Outside the Windows world, virtualization hosts (XEN/KVM/Proxmox), webservers (external website or internal web interface based services), container hosts (docker/kubernetes/podman), log aggregation/SIEM (Splunk/ELK/Graylog), service and system monitoring/metrics tools (Ichinga/Nagios/Zabbix/Prometheus/Grafana), user directories (LDAP), SSH, SFTP, file servers (SMB, NFS), storage services (Ceph/Gluster/Minio/Longhorn/iSCSI), centralized management (Ansible AWX/Chef/Puppet), vulnerability scanning (Nessus/OpenVAS), databases (Postgres/MariaDB), email (postfix/sendmail/exim).
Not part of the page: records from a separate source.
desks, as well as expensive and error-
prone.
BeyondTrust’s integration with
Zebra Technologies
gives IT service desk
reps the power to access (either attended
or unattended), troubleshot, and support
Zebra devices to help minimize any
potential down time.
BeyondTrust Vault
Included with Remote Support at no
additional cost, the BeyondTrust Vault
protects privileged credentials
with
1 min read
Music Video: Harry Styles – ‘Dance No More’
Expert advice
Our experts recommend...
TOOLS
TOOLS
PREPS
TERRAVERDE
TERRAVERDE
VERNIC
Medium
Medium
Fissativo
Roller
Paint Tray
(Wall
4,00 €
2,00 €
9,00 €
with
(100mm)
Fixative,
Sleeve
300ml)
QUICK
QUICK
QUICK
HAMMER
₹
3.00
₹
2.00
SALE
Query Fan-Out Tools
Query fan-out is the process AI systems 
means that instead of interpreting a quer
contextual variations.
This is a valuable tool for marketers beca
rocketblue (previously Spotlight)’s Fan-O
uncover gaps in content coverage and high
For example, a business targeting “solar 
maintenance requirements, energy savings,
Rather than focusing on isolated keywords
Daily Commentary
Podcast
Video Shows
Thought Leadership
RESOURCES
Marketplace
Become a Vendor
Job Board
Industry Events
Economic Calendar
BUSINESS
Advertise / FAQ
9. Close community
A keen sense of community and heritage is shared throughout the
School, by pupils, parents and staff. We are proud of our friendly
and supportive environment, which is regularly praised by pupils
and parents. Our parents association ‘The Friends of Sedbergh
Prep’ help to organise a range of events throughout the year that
Let alone all manner of network layer services, from DNS, DHCP, etc. through VPNs, virtualized switches, overlay networks, etc.
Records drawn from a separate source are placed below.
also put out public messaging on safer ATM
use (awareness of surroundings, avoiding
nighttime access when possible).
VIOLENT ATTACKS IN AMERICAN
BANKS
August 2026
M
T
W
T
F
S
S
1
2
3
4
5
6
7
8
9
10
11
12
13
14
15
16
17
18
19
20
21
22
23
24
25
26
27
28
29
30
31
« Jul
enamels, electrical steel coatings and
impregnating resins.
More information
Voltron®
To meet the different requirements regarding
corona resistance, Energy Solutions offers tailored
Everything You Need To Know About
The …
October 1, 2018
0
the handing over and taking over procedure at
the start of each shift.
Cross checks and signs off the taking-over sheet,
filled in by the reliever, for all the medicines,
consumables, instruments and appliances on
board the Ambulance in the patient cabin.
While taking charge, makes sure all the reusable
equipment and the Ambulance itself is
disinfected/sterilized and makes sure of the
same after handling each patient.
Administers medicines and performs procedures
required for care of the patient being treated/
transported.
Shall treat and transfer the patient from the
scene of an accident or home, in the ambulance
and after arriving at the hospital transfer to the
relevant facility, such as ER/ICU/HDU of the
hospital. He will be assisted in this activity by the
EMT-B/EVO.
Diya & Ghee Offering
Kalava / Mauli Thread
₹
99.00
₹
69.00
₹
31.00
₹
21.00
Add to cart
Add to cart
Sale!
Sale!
Out of those, if you're not already providing it on the Windows side, and depending on your scale, centralized log aggregation and system/service monitoring can both be big steps towards improving your ability to be more proactive, but the cheaper up front cost, the more effort you can expect to "get it right" to a point that it's genuinely helping you. Vulnerability scanning can be good too, but will increase your workload until you a) catch up on everything it opens your eyes to and b) sort out the valid and invalid concerns, and get your rulesets sorted.
lectos1977@reddit
Most of mine are securiry and utility appliances. Pihole, Zabbix, openvas, wazuh, email Journaling. The sky is the limit. Wherever you need an open source server to fill in the blanks.
gaveros@reddit
My org uses it for: Oracle Database Clusters Some in house web applications running LAMP Node Red Proxy for AWS from our production network to our global production software Ansible for network switch upgrades
And a few other odds and ends, apart from the one-two servers with samba everything else is domain joined with SSSD
Ezzmon@reddit
They can do pretty much anything. But like you we have a primarily windows environment. The 2 linux VMs that come to mind on our network: 1) a Nessus VM for internal pen testing and 2) a locked down Ubuntu TFTP server that stores switch config backups
obviousboy@reddit
You could poke around here - https://www.linuxfoundation.org/projects
Just random crap off the top of my head
Asterisk - VOIP system
OpenDaylight/OVS - SDN platform on Linux (if your into networking you can read about google and facebooks own networking they built on Linux) facebooks is available publicly - FBOSS
Run your own CICDCD with concourse and spinnaker
Run your own virtualization platform with Openstack
_BoNgRiPPeR_420@reddit
Anything internet-facing in our environment runs Linux. Web servers, SFTP, rsyslog, k8s, etc. Some applications also require it in the Enterprise. Hospitals that run EPIC probably have Linux servers running cache for example.
mr-phillips@reddit
I use mine to run
Zabbix : SNMP Monitoring
Wazuh: SEIM
holiday-42@reddit
Dhcp, DNS, radius,syslog, file servers like samba file server, tftp server, ftp server, nas, plex.